EXERCISE BRIEF:
The listing below should be written out word for word, with its pictures removed.

────────

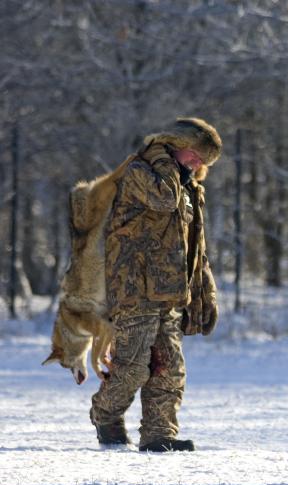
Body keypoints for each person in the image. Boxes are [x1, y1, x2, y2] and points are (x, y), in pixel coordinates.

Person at [90, 117, 222, 452]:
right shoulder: (141, 172)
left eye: (203, 162)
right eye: (194, 155)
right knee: (133, 367)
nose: (197, 164)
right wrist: (161, 156)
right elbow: (162, 200)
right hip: (135, 289)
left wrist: (204, 292)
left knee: (169, 370)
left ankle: (159, 435)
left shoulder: (189, 188)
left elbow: (196, 248)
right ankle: (105, 415)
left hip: (170, 292)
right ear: (175, 143)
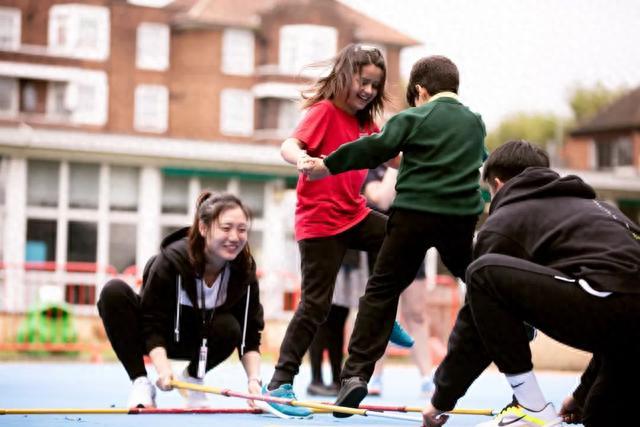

────────

WRITTEN ANSWER:
Body keypoints for each person in the image. Boxes are [x1, y1, x2, y2] and points are (x, y), in pixel coordinates.

Person at [90, 117, 222, 452]:
right shoulder: (141, 172)
left eye: (203, 162)
right eye: (194, 155)
right knee: (133, 367)
nose: (197, 164)
right wrist: (161, 156)
right elbow: (162, 200)
right hip: (135, 289)
left wrist: (204, 292)
left knee: (169, 370)
left ankle: (159, 435)
left shoulder: (189, 188)
left elbow: (196, 248)
right ankle: (105, 415)
left hip: (170, 292)
right ear: (175, 143)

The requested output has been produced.